I've covered this in some part. Spells take time to cast, they use a variety of scrolls and components, they need to be memorized before each use, etc. etc. The magic is covered by the Dungeons & Dragon's cliches, however, it still comes across as a novel, not the mechanical manifestation of spell casting in video games and in the old paper and pencil method. But...there are times when the magic wielded does seem to completely bypass the rules altogether. Given that Novak and Grubbs were writing when fantasy fiction was in its adolescence, this rookie mistake can be glossed over. It's a genuinely entertaining story.
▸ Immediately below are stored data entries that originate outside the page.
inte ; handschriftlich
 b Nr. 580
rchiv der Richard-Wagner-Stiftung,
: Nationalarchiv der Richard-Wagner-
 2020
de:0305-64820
That Azure Bonds qualifies as fantasy fiction is unmistakable. The themes are all there, companions, loyalty, friendship. Likewise, the evil triumvirate, greed, pursuit of immortality, and the pursuit of power, plagues the supervillains in this novel. One theme however, permeates the Realms in a way that other mega epics fail. The stories of the realms, Azure included, reinvigorate the notion of the quest. In all the big serialized fantasy worlds, there are a small set of characters who pursue a goal for thousands of pages. The goals change, but they're all in pursuit of a larger purpose. The Realms, unlike the world of DragonLance, a war torn world with heroes and an evil goddess, were designed to be episodic, referential without commanding a single story line. This is a concept that has been lost by modern fantasy. And it's sad. Because the quest doesn't always have to be epic, it can sometimes be as hard as a paralyzed man learning to wiggle his toes, or a pair of skinny kids freeing their sister from a den of Orcs.
Overall, I encourage readers to dust off this 1988 special.